India’s manufacturing activity contracted for a third straight month in June, albeit at a much shallower pace, as demand and output continued to suffer from three months of lockdowns to quell the spread of the coronavirus, a private survey showed.

The virus has infected over half a million people in the world’s second-most populous nation, stalling economic activity, but Wednesday’s survey suggested the worst may be over for the economy, at least for now.

While the Nikkei Manufacturing Purchasing Managers’ Index, compiled by IHS Markit, increased to 47.2 last month from 30.8 in May it was still below the 50-mark separating growth from contraction. Analysts polled by Reuters had expected 37.5.

“India’s manufacturing sector moved towards stabilisation in June, with both output and new orders contracting at much softer rates than seen in April and May. However, the recent spike in new coronavirus cases and the resulting lockdown extensions have seen demand continue to weaken,” noted Eliot Kerr, an economist at IHS Markit.

The April-June period was the worst quarterly performance since the PMI survey began in March 2005, in line with a Reuters poll predicting Asia’s third-largest economy contracted last quarter for the first time since the mid-1990s.

Input and output prices declined for a third consecutive month in June, and manufacturers continued to cut staff.

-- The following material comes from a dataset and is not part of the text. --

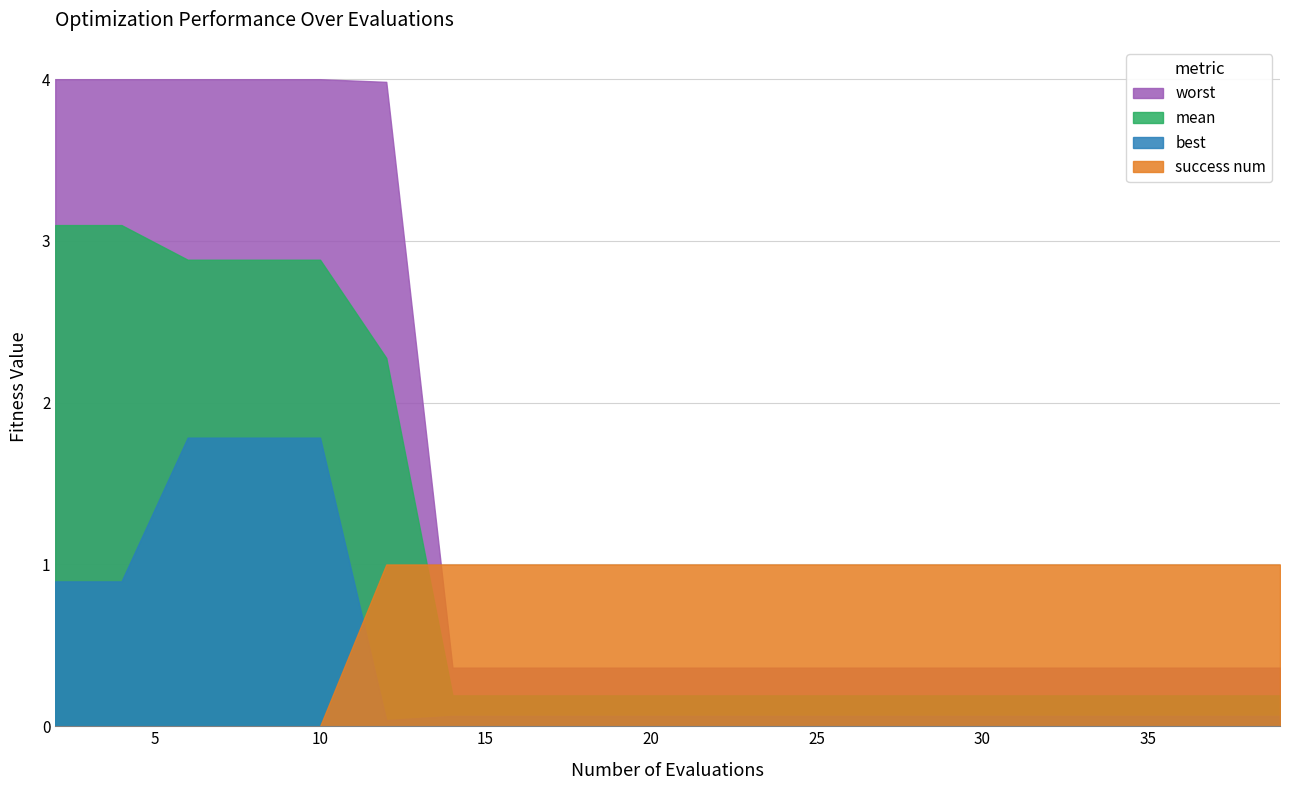

What is the difference between the best values at 22 and 6?

1.7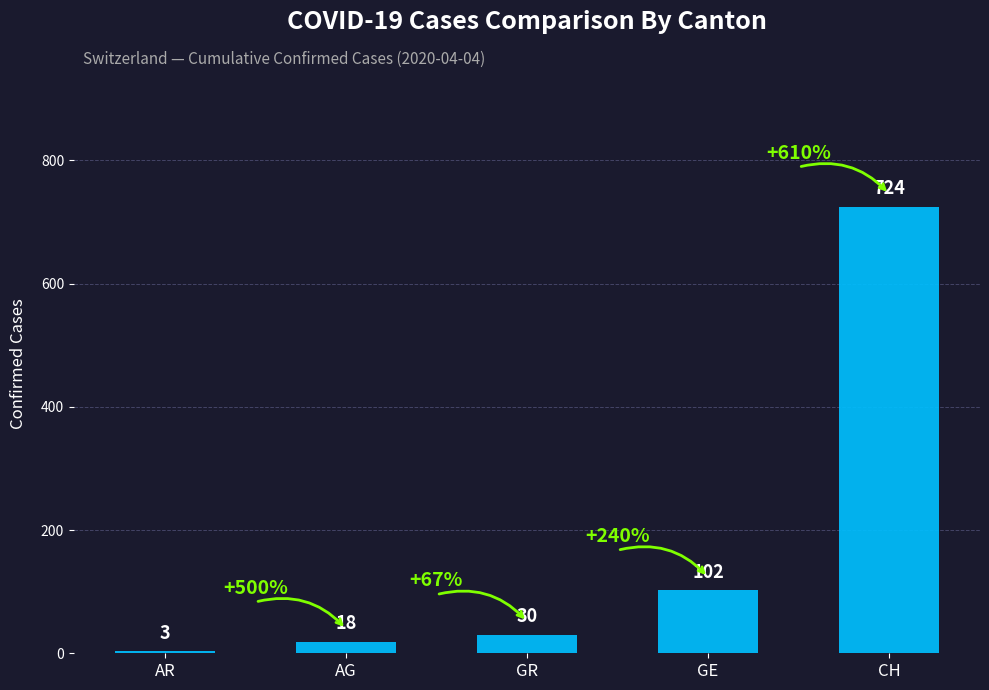

What is the label of the 2nd bar from the right?

GE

However, a continued decline in price pressures might provide additional breathing space for the Reserve Bank of India to announce further easing measures. It has already cut its repo rate by a cumulative 115 basis points since the lockdown started on March 25.

“Should case numbers continue rising at their current pace, further lockdown extensions may be imposed, which would likely derail a recovery in economic conditions and prolong the woes of those most severely affected by this crisis,” added Kerr.

Still, optimism about the coming 12 months hit a four-month high in June.